Atomic operations issue on StaticArrays with CUDAnative

Trying to perform a basic per element sum of two Vector of SVector works fine, but using the atomic_add! resulted in an error. I’m aware that in this particlar case, an atomic operation isn’t needed, but it’s a MWE from a use case where it is needed.
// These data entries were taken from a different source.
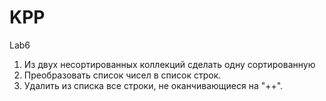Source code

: # KPP
Lab6
1.	Из двух несортированных коллекций сделать одну сортированную
2.	Преобразовать список чисел в список строк.
3.	Удалить из списка все строки, не оканчивающиеся на "++".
The base example - working:

using CUDAnative, CuArrays, StaticArrays

function kernel!(x, y)
    i = threadIdx().x + (blockIdx().x - 1) * blockDim().x
    if i <= length(x)
        @inbounds x[i] += y[i]
    end
    return
end

function hist_gpu!(x, y; MAX_THREADS=1024)
    thread_i = min(MAX_THREADS, length(x))
    threads = (thread_i)
    blocks = ceil.(Int, length(x) .÷ threads)
    CuArrays.@sync begin
        @cuda blocks=blocks threads=threads kernel!(x, y)
    end
    return
end

x = rand(SVector{2, Float32}, Int(1e7))
y = rand(SVector{2, Float32}, Int(1e7))
x_gpu = CuArray(x)
y_gpu = CuArray(y)

@CuArrays.time hist_gpu!(x_gpu, y_gpu)

And the failing case with atomic add:

function kernel!(x, y)
    i = threadIdx().x + (blockIdx().x - 1) * blockDim().x
    if i <= length(x)
        k = Base._to_linear_index(x, i)
        CUDAnative.atomic_add!(pointer(x, k), y[i])
    end
    return
end

@CuArrays.time hist_gpu!(x_gpu, y_gpu)


InvalidIRError: compiling kernel kernel!(CuDeviceArray{SArray{Tuple{2},Float32,1,2},1,CUDAnative.AS.Global}, CuDeviceArray{SArray{Tuple{2},Float32,1,2},1,CUDAnative.AS.Global}) resulted in invalid LLVM IR
Reason: unsupported dynamic function invocation (call to atomic_add!)

Is such an expected behavior? From other discussions, such error message seems tied to situation where the type couldn’t be inferred. But in the above, I don’t get why the atomic operation would fail to infer types while the generic x[i] += y[i] had no issue.

The error message gives you a hint. The element type of the CuDeviceArray you are operating on is a SArray. So the pointer(x, k) will yield a DevicePtr{SArray}, and atomic_add! is only defined for DevicePtr{<:Union{Float32, Float64, Int32}}, see https://github.com/JuliaGPU/CUDAnative.jl/blob/ff0cd45c7c2cde3f6893c9e6747234b4bb64dbef/src/device/cuda/atomics.jl#L130

An atomic add here is not possible, since you have two fields that you want to update atomically and the hardware can’t do that. You could update them individually and that might be fine for your particular case, do you really need to atomically update the whole StaticArray in one go? If you can I would re-order the code so that you can make updates locally and not need atomics in the first place.

1 Like

Thanks for the explanation, it now makes much sense.
I’m doing histogram accumulation, so I haven’t figured a safe and efficient way to avoid atomic. However, reframing the problem from a matrix of size M x N of SVector{L} into an array of size M x N x L seems a good alternative.